Document text:
============================================================

During his lifetime, Brazilian playwright Nelson Rodrigues (1912-1980) was an innovator in Brazil’s theatrical world. He was a genre-buster who helped change his country’s stage scene with plays that skewered Rio de Janeiro’s society through his caustic and cynical point of view.
Though many of his critics dismissed him as “pornographic” due to his sexually charged work, he is today remembered as one of the most influential writers of his generation.
In celebration of his centennial, the New York-based Group.BR staged a five-day residence of Rodrigues’ final play, The Serpent (A Serpente).
First staged in Brazil in 1979, the one-act “Carioca Tragedy” centers on two married sisters who share the same 12th floor apartment in Rio de Janeiro.
Ligia (Andressa Furletti) is miserable and suicidal because her husband Decio (Modesto Lacen) has been unable to consummate their relationship after one year of marriage.

============================================================

Extracted data:
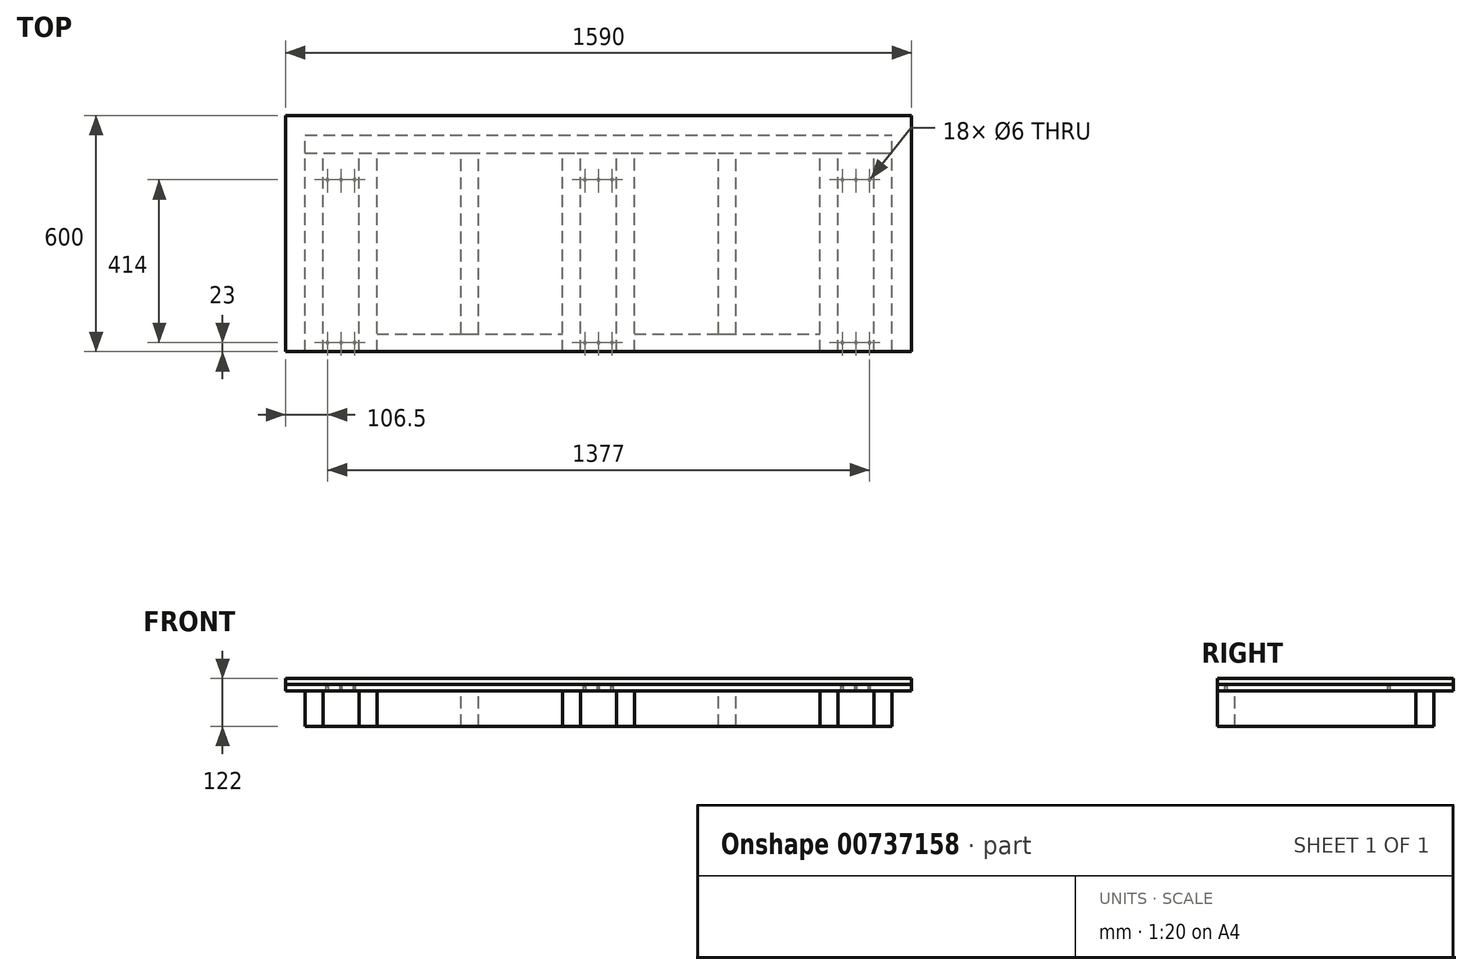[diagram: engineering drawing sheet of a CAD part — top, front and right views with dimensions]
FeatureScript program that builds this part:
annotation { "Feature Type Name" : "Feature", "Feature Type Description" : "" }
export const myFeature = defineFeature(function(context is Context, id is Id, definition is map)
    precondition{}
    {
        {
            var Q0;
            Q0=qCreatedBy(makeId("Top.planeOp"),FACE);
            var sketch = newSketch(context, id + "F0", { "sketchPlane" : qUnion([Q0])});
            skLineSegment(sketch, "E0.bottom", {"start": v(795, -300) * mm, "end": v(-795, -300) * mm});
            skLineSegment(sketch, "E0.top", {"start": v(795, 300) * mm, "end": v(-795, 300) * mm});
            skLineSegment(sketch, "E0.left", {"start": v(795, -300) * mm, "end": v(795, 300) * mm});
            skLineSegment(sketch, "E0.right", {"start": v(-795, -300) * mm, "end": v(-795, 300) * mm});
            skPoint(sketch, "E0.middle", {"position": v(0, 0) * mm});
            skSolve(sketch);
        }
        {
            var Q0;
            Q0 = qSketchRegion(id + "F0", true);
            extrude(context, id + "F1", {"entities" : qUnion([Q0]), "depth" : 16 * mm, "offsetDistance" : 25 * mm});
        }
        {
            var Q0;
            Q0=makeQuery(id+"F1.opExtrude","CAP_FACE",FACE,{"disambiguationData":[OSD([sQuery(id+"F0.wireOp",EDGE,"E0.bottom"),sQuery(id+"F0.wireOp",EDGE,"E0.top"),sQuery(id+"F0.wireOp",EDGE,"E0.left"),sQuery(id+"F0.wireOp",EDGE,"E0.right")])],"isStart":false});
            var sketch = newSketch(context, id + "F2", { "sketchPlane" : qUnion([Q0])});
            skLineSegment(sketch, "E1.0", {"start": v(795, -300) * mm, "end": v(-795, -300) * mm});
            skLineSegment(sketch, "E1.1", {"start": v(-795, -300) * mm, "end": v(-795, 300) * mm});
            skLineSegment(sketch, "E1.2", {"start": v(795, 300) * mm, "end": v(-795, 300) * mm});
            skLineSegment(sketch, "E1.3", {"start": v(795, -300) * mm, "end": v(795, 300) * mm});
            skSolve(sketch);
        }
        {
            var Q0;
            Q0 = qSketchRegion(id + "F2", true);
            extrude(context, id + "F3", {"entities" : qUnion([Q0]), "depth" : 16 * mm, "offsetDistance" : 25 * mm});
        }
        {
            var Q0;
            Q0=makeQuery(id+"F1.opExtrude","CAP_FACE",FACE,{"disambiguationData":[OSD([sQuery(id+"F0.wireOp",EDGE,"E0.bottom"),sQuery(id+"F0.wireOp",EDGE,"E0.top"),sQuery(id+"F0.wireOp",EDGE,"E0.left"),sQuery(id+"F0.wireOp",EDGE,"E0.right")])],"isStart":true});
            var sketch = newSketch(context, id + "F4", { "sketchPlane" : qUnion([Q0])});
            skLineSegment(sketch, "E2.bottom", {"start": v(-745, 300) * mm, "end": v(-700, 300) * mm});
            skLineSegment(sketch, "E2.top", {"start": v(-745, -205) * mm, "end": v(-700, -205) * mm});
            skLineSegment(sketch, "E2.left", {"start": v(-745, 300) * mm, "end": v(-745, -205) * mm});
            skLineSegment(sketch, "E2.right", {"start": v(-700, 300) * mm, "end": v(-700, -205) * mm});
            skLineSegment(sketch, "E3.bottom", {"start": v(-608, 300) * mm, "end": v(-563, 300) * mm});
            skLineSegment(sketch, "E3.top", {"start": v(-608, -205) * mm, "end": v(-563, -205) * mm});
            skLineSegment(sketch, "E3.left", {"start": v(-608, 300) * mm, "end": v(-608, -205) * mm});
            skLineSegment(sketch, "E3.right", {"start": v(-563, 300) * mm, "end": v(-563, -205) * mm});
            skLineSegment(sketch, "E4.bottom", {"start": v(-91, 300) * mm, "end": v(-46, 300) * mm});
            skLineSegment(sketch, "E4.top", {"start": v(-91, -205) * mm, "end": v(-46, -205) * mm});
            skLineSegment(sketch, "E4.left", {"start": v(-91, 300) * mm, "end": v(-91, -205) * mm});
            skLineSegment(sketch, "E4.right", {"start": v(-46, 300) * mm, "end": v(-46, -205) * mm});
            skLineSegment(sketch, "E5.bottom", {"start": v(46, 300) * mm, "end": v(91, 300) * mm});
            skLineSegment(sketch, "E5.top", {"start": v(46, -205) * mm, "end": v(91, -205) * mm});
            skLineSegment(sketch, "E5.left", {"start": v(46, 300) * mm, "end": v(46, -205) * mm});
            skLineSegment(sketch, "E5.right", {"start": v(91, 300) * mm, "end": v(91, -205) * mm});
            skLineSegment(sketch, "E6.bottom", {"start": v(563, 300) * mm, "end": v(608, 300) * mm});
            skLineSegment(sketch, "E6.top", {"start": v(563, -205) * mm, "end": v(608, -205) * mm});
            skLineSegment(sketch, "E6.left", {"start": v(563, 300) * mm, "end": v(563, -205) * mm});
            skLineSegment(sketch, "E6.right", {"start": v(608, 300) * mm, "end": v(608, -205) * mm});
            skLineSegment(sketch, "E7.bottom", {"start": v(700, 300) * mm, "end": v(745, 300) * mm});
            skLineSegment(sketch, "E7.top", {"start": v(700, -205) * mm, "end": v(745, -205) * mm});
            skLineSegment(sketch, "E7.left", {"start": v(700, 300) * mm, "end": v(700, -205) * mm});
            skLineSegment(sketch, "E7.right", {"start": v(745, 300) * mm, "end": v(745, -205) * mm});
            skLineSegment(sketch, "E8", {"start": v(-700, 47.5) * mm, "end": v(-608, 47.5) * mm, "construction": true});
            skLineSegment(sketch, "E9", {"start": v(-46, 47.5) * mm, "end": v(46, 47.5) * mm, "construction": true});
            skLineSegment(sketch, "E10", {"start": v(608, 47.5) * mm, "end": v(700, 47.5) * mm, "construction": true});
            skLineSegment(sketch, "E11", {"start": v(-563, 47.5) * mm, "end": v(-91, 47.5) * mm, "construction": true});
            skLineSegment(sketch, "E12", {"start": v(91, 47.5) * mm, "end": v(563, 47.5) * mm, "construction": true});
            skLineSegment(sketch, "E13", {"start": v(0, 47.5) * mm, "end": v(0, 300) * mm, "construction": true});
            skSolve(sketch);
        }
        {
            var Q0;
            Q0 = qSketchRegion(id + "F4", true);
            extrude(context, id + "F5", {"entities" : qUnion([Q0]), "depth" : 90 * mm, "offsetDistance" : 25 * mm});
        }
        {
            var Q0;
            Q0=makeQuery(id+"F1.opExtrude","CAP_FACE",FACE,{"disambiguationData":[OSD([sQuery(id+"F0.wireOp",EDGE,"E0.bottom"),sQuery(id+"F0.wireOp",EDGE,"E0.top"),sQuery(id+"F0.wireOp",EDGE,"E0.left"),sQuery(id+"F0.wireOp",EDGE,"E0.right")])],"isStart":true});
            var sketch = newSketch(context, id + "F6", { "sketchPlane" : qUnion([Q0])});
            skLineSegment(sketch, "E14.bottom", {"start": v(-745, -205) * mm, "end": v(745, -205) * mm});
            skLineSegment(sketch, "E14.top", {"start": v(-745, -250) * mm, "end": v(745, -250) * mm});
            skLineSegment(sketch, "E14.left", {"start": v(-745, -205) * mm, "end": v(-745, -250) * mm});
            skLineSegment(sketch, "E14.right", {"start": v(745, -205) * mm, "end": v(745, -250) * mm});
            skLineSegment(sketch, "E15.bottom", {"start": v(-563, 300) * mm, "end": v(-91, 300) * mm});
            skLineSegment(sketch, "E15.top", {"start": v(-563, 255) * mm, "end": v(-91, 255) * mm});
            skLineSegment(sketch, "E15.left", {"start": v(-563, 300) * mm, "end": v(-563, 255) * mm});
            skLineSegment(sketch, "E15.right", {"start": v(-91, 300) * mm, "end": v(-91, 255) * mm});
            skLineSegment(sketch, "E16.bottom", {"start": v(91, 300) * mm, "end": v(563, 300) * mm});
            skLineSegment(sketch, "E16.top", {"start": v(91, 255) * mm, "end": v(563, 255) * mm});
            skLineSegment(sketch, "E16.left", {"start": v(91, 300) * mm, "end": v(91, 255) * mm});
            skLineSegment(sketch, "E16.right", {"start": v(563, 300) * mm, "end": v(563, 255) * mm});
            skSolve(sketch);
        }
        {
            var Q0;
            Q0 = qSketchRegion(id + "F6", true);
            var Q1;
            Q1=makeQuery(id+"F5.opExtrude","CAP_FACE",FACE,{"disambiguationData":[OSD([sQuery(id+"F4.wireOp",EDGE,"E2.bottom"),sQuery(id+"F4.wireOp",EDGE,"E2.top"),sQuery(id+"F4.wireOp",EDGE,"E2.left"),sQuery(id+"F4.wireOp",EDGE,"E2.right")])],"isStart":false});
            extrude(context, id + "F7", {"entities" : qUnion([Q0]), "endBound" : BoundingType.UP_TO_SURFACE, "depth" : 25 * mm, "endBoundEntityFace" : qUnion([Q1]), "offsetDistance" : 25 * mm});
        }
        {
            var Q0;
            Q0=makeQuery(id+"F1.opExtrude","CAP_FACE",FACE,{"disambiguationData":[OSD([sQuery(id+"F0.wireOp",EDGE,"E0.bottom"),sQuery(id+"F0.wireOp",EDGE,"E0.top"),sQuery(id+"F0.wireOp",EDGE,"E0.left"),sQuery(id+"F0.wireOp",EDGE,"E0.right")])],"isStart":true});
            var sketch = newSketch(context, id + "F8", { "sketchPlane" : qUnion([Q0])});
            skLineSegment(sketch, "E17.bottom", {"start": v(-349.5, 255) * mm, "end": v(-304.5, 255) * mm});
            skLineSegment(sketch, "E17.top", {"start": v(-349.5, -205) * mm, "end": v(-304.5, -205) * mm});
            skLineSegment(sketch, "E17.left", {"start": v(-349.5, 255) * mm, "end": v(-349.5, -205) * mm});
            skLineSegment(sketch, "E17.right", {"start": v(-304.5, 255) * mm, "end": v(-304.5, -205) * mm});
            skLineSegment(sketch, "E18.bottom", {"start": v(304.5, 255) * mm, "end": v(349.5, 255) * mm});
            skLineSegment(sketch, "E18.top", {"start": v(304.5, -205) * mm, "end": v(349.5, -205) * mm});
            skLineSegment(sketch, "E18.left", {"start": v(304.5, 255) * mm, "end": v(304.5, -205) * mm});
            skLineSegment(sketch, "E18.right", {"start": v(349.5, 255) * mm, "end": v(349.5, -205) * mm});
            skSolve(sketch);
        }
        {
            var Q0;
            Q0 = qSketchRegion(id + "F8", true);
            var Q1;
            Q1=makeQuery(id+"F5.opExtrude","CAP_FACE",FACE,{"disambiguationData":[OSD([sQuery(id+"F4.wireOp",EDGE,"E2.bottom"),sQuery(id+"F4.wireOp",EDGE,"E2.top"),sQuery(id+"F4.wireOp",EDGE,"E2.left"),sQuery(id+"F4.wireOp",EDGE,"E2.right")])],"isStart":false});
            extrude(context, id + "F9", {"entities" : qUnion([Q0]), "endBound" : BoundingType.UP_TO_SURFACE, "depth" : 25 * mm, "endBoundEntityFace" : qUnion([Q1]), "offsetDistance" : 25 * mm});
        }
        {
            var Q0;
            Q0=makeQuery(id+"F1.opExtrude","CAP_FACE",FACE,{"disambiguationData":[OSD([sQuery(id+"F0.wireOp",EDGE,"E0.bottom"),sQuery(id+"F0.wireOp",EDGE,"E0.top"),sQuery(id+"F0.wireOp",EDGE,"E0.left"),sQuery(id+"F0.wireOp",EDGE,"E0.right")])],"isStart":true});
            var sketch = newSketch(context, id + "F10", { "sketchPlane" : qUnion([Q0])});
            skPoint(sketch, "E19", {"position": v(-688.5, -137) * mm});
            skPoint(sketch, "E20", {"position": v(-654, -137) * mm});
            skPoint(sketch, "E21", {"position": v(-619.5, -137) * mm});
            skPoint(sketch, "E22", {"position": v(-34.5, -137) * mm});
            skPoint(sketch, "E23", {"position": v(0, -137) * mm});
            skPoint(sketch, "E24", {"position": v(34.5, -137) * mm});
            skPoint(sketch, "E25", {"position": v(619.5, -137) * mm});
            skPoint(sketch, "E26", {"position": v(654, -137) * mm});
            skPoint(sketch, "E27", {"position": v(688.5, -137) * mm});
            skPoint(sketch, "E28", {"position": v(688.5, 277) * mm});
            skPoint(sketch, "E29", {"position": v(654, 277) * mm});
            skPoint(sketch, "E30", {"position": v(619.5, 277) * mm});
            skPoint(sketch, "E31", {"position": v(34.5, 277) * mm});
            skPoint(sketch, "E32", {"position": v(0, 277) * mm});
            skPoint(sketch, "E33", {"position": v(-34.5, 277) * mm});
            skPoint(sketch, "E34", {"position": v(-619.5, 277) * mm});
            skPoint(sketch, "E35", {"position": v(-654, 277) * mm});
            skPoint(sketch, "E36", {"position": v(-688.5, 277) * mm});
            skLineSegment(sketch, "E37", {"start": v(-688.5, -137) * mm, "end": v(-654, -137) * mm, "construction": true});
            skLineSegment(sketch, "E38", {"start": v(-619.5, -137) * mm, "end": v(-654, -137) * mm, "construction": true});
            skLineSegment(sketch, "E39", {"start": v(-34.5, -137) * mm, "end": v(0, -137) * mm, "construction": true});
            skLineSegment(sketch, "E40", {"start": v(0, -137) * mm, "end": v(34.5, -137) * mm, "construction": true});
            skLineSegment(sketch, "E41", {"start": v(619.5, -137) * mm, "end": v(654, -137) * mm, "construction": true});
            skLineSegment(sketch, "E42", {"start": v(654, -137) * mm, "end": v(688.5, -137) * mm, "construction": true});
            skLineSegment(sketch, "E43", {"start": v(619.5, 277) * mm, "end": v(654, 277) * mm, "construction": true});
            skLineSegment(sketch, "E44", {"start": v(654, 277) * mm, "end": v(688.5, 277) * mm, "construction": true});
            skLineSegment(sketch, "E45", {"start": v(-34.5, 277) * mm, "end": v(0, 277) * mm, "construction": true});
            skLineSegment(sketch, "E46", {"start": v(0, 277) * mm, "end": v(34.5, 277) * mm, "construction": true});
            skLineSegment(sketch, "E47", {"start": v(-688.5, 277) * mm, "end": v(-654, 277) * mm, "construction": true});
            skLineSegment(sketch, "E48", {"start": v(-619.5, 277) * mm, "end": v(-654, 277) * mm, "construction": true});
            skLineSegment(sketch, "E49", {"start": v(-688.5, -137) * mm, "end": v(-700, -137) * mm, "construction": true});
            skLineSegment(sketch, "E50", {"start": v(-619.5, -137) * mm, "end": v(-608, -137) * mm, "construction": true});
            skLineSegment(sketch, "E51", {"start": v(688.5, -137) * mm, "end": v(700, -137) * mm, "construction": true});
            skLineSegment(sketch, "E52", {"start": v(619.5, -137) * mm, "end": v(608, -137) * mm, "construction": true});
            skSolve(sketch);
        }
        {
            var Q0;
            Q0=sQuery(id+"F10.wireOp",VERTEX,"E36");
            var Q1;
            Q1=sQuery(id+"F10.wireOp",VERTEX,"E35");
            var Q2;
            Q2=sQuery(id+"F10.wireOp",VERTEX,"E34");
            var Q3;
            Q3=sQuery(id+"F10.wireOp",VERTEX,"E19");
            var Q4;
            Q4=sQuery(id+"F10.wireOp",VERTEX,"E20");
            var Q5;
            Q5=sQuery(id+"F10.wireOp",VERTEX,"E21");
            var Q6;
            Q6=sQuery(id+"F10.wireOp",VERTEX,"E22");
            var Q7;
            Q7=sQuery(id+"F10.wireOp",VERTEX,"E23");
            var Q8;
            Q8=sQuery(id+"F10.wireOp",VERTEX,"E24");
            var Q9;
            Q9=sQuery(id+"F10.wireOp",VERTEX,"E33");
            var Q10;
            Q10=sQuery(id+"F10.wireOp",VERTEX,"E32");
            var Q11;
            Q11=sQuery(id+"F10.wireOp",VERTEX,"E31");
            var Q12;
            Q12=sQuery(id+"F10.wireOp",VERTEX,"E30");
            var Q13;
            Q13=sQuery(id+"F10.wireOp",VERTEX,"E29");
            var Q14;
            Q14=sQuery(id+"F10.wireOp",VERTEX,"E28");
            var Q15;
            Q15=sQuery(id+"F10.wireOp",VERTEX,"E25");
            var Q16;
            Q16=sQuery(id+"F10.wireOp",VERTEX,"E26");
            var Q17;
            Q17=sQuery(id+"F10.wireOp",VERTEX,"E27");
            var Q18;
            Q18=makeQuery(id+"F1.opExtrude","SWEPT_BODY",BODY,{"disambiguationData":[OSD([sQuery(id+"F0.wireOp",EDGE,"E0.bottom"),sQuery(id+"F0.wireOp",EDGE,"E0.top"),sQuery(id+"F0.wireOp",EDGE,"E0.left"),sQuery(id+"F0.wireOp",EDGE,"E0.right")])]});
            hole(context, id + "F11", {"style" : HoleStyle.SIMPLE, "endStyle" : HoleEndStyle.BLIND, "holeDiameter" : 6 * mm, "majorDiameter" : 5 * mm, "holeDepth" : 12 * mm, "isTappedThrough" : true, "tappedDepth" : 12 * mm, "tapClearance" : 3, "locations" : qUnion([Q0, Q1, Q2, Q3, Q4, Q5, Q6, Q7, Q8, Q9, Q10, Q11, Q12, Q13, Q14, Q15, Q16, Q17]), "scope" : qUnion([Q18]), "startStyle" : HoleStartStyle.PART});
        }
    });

============================================================

What to work on:
• A. Reproduce, word for word, the whole passage on the Nelson Rodrigues play The Serpent.
• B. List every line of the rows that contains the string "sketchPlane".

The results:
• A.
During his lifetime, Brazilian playwright Nelson Rodrigues (1912-1980) was an innovator in Brazil’s theatrical world. He was a genre-buster who helped change his country’s stage scene with plays that skewered Rio de Janeiro’s society through his caustic and cynical point of view.
Though many of his critics dismissed him as “pornographic” due to his sexually charged work, he is today remembered as one of the most influential writers of his generation.
In celebration of his centennial, the New York-based Group.BR staged a five-day residence of Rodrigues’ final play, The Serpent (A Serpente).
First staged in Brazil in 1979, the one-act “Carioca Tragedy” centers on two married sisters who share the same 12th floor apartment in Rio de Janeiro.
Ligia (Andressa Furletti) is miserable and suicidal because her husband Decio (Modesto Lacen) has been unable to consummate their relationship after one year of marriage.

• B.
            var sketch = newSketch(context, id + "F0", { "sketchPlane" : qUnion([Q0])});
            var sketch = newSketch(context, id + "F2", { "sketchPlane" : qUnion([Q0])});
            var sketch = newSketch(context, id + "F4", { "sketchPlane" : qUnion([Q0])});
            var sketch = newSketch(context, id + "F6", { "sketchPlane" : qUnion([Q0])});
            var sketch = newSketch(context, id + "F8", { "sketchPlane" : qUnion([Q0])});
            var sketch = newSketch(context, id + "F10", { "sketchPlane" : qUnion([Q0])});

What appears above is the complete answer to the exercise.